_Consignes_: Poursuivez le texte sur la visite du pape Léon XIV en Angola en partant de sa dernière phrase.

_Extrait_:
Une foule immense s’est rassemblée dimanche matin 19 avril près de Luanda, la capitale angolaise, pour assister à la messe en plein air célébrée par le pape Léon XIV, le deuxième jour de sa visite dans ce pays africain marqué par de profondes inégalités économiques et sociales. Le pape est arrivé samedi dans ce pays lusophone, troisième étape de sa tournée africaine de onze jours qui le mènera dans quatre pays. Dans son premier discours aux autorités et à la société civile du pays, samedi, le pape a condamné les « souffrances » et les « désastres sociaux et environnementaux » causés par la « logique d’exploitation » des abondantes ressources naturelles de la région.
Ce discours témoigne d’un ton plus ferme adopté par le pape depuis le début de sa tournée africaine, quelques jours seulement après les vives critiques du président américain Donald Trump. Des dizaines de milliers de personnes se sont rassemblées dimanche matin à Kilimba, à une trentaine de kilomètres de Luanda, pour la messe en plein air célébrée par le pape. Nombreux furent ceux qui passèrent la nuit sur place, arborant des T-shirts à l’effigie du pape américain ou brandissant des drapeaux jaunes et blancs du Vatican. « La richesse est concentrée entre les mains d’une infime minorité et, bien sûr, la guerre que nous avons menée (1975-2002) n’a fait qu’aggraver la situation » dans le pays, a déclaré à l’AFP le père Pedro Chingandu, un prêtre angolais.

_Données sources_:
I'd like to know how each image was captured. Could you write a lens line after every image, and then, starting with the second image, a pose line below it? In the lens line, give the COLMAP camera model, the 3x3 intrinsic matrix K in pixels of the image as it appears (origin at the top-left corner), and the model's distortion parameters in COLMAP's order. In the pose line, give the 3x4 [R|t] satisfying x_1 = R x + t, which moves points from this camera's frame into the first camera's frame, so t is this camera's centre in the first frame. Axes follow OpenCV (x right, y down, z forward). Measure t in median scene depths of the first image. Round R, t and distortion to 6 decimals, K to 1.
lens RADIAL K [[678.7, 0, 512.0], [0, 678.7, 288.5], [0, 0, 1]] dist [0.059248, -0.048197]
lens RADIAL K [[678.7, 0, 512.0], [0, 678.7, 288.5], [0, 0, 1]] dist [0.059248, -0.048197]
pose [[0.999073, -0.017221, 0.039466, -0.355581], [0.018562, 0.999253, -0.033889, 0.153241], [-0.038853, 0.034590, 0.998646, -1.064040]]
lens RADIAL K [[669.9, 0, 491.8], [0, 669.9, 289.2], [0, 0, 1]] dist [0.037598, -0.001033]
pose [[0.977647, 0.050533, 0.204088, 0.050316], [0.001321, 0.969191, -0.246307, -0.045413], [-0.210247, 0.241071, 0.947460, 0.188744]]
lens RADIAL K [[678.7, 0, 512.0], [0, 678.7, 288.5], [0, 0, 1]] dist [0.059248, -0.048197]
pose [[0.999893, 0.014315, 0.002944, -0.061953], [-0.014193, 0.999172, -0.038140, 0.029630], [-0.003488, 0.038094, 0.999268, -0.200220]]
==
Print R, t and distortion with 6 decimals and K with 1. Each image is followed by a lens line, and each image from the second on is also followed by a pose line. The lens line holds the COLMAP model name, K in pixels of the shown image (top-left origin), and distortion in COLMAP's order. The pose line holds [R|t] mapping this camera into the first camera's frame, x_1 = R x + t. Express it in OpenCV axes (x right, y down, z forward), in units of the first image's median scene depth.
==
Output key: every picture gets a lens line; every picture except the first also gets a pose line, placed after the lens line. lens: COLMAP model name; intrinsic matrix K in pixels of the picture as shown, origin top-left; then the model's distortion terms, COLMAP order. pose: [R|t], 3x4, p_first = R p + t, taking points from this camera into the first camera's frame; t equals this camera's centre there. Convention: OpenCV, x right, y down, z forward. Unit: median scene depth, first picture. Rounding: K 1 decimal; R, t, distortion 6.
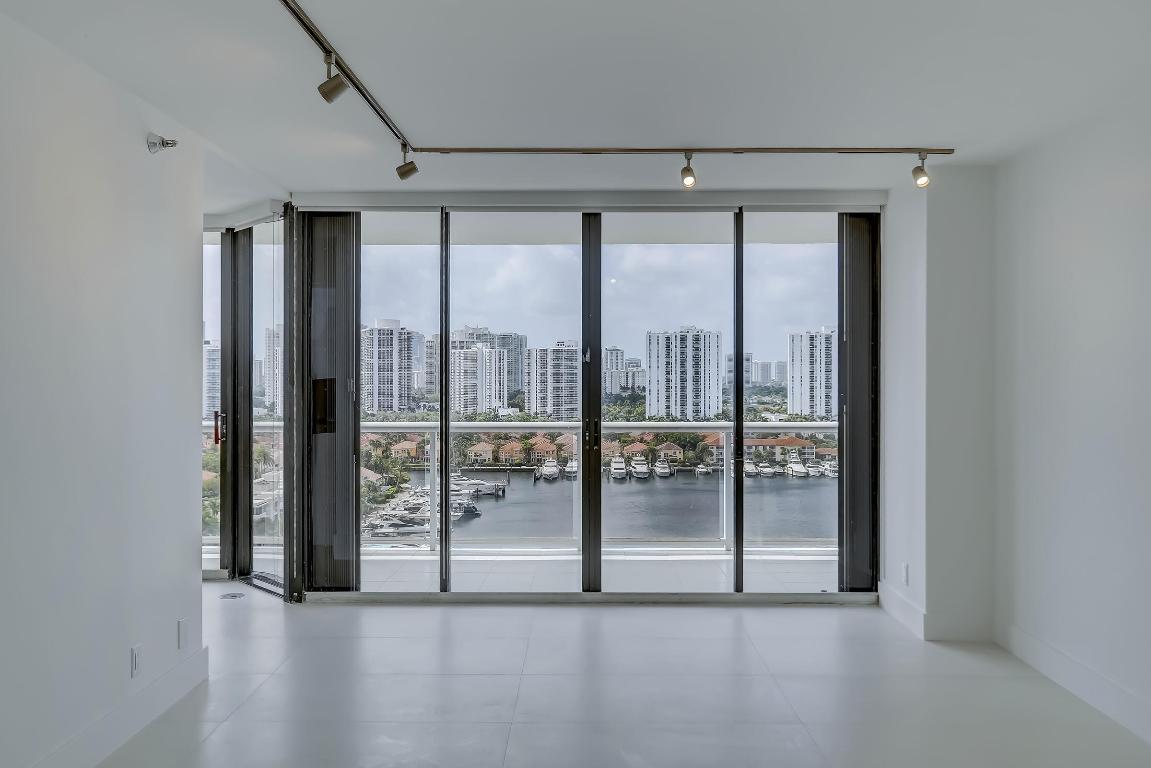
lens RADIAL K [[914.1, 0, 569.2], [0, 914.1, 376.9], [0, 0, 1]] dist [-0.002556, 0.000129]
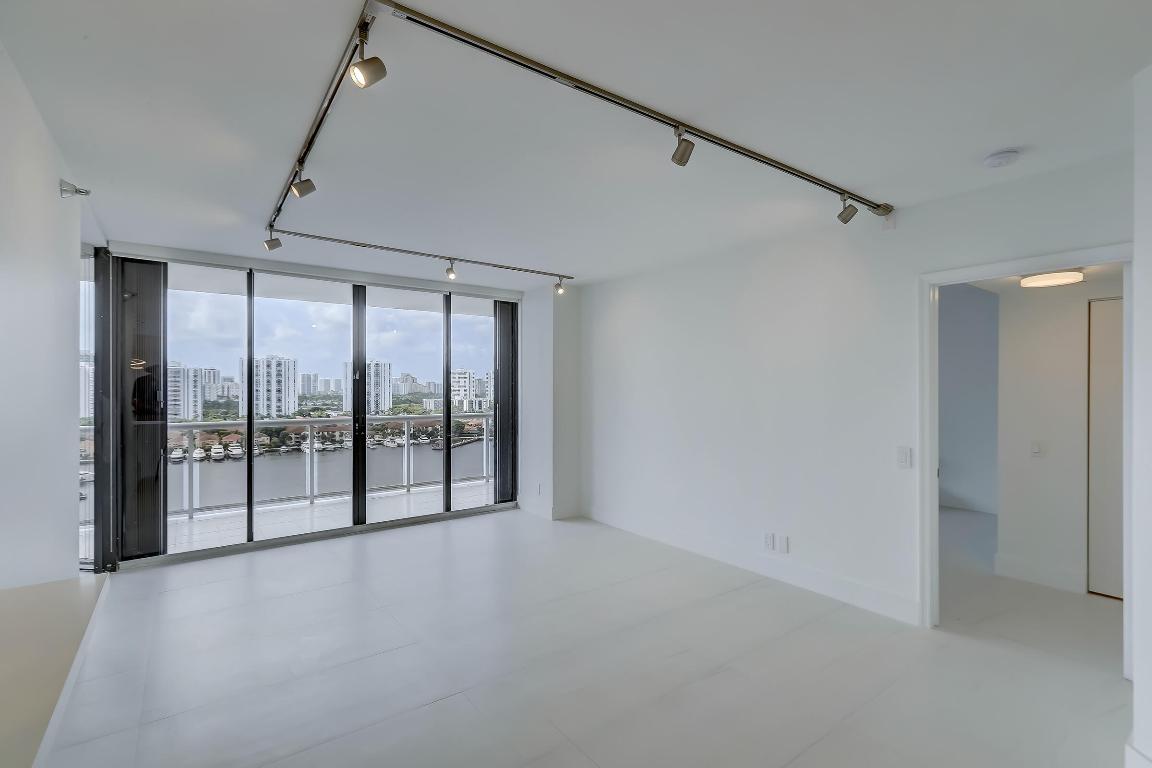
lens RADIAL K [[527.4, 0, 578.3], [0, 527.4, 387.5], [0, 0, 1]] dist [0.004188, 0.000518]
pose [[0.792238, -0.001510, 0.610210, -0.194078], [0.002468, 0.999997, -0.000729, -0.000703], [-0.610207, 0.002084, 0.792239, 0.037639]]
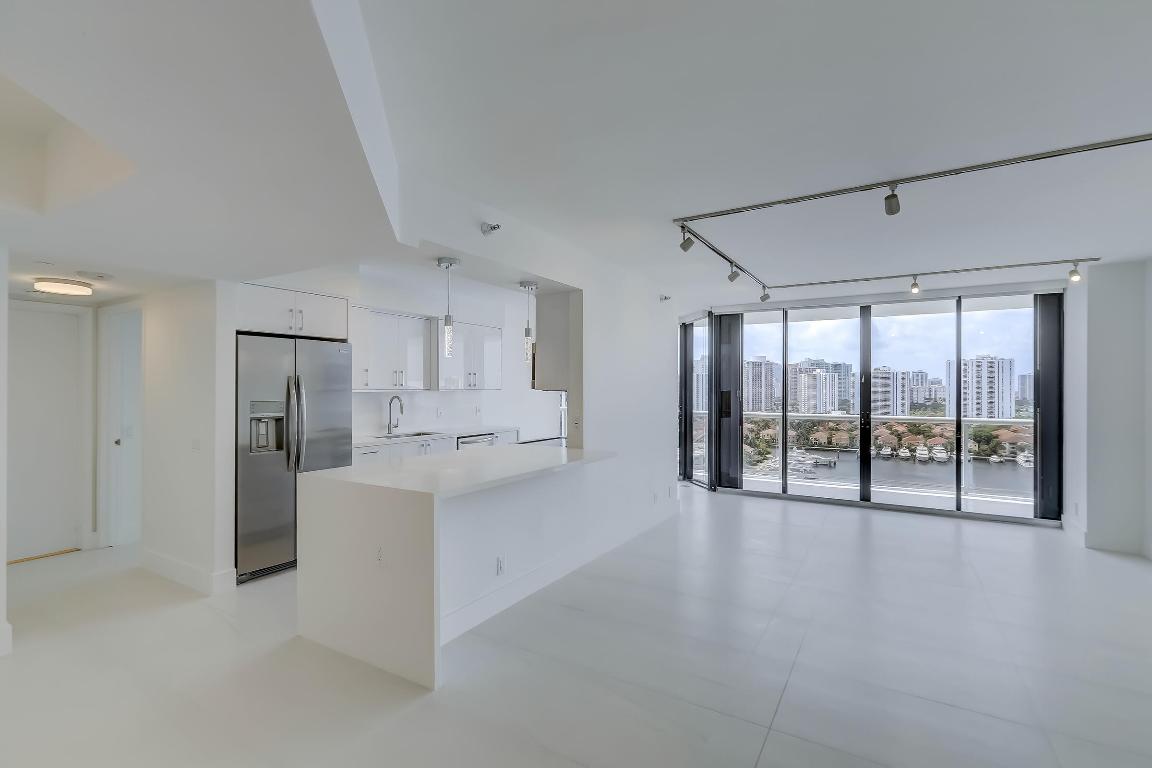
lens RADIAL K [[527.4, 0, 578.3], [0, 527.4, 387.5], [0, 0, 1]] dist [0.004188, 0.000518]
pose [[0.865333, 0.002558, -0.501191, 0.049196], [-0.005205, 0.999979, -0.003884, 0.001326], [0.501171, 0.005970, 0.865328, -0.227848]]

_Résultat obtenu_:
« Nous avons besoin d’une véritable démocratie, d’une redistribution des richesses et de justice », a-t-il ajouté. Patricio Musanga, 32 ans, qui assistait à la messe coiffé d’un chapeau blanc orné d’une image du pape Lôon, espérait que le pontife délivrerait « un message d’espoir pour la jeunesse », ainsi qu’un message appelant à « la réconciliation nationale, la paix et la compréhension interculturelle ». Ce Congolais, qui possède la nationalité angolaise et vit à Luanda depuis dix ans, estime que ce message « pourrait être utile à toute l’Afrique, car presque tous les pays sont confrontés aux mêmes problèmes », notamment « le manque d’opportunités d’emploi » pour les jeunes.